Determine how many lines in the listing contain the string "inputs"; respond with the number alone.

● Given data
*** Begin section ***

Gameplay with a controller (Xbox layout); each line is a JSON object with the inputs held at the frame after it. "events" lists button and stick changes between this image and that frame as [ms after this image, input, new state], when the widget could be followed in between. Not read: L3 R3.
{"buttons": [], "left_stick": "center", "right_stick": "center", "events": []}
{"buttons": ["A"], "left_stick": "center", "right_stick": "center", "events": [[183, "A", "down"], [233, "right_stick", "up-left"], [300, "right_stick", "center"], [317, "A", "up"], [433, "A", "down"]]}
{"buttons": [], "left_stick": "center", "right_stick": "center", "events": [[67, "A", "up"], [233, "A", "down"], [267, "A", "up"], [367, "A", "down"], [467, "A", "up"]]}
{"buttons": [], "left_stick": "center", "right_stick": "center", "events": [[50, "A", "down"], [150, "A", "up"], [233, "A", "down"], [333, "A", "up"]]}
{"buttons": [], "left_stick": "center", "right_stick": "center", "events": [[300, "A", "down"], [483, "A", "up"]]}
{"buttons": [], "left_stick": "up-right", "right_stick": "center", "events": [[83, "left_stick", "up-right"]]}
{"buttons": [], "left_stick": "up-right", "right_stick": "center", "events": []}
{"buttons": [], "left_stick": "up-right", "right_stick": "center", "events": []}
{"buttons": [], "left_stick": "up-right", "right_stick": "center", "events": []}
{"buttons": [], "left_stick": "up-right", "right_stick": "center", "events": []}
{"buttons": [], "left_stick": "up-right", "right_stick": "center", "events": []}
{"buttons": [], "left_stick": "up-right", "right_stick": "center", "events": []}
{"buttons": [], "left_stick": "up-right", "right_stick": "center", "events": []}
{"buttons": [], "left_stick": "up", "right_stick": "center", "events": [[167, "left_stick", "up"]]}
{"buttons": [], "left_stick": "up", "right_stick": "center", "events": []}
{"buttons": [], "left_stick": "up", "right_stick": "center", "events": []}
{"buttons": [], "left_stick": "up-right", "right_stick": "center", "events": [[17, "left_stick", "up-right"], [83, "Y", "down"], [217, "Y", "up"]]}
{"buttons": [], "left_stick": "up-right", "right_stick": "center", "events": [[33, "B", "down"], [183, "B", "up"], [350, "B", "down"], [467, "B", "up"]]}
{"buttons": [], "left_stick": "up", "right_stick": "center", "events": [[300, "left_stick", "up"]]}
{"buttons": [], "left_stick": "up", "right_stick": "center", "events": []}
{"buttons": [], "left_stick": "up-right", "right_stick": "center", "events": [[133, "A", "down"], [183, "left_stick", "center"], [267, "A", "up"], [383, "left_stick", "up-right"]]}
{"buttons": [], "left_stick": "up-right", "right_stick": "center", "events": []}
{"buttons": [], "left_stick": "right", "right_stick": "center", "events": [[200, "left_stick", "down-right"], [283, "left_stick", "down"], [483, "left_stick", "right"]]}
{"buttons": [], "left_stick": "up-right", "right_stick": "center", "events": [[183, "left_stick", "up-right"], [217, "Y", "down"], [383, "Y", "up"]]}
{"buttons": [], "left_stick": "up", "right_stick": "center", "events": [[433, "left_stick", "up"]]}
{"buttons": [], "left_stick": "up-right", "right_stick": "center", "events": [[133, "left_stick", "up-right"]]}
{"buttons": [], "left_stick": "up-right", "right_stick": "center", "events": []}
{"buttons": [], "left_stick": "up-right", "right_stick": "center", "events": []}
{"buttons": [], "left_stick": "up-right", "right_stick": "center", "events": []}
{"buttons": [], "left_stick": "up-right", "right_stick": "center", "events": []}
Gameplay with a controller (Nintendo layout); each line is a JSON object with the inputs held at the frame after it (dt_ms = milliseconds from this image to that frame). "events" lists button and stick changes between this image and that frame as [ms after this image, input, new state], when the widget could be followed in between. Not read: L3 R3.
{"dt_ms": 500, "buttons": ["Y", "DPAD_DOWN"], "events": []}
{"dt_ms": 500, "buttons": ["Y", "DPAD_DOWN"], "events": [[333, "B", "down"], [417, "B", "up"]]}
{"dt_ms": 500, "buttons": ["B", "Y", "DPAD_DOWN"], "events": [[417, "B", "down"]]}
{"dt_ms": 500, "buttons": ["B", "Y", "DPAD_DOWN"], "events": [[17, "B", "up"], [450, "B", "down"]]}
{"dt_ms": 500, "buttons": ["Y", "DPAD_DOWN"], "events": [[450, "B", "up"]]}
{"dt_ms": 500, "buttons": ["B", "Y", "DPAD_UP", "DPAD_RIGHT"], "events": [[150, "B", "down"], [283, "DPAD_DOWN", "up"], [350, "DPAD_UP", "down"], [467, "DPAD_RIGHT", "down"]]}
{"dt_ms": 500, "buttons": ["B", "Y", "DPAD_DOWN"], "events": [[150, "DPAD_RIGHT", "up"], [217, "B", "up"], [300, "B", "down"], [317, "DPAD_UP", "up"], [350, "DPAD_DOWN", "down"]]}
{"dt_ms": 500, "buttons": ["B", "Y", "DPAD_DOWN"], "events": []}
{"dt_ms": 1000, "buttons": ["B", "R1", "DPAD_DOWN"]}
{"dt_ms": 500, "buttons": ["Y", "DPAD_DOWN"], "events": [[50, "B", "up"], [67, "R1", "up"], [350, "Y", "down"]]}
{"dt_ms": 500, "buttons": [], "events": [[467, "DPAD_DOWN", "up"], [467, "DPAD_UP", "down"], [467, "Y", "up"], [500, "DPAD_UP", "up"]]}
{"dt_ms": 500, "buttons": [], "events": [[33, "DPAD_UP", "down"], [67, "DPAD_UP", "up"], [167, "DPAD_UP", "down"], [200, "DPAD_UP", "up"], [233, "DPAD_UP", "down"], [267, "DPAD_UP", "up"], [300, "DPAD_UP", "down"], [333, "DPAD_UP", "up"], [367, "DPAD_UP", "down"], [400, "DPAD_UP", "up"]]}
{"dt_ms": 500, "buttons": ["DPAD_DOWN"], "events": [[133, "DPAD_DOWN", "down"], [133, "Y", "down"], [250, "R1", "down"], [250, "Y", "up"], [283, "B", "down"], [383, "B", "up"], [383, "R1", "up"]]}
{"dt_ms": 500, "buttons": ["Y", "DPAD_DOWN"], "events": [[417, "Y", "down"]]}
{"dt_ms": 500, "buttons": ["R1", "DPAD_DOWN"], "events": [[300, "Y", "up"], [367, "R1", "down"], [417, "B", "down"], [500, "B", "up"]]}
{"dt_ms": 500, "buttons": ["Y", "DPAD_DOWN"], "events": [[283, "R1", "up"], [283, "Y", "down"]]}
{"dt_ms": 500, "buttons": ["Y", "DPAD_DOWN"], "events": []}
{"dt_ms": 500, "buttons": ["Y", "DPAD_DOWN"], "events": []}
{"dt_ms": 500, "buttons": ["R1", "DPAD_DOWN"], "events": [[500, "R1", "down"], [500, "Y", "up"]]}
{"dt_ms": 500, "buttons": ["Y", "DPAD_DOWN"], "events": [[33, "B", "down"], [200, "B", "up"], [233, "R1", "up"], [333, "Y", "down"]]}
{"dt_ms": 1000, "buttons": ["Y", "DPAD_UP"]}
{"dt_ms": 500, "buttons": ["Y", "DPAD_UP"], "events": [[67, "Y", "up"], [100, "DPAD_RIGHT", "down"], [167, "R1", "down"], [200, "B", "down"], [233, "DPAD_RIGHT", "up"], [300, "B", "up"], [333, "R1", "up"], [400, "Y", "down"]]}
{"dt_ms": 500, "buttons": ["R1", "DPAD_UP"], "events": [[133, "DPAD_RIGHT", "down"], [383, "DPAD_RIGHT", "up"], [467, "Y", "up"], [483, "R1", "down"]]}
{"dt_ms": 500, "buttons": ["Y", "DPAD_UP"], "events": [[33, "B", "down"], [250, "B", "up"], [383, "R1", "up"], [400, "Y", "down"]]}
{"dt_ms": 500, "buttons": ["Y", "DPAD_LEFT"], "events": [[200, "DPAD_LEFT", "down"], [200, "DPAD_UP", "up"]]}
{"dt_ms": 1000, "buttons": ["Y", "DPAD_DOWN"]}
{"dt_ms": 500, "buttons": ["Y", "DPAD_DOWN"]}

*** End section ***

● Completed exercise
2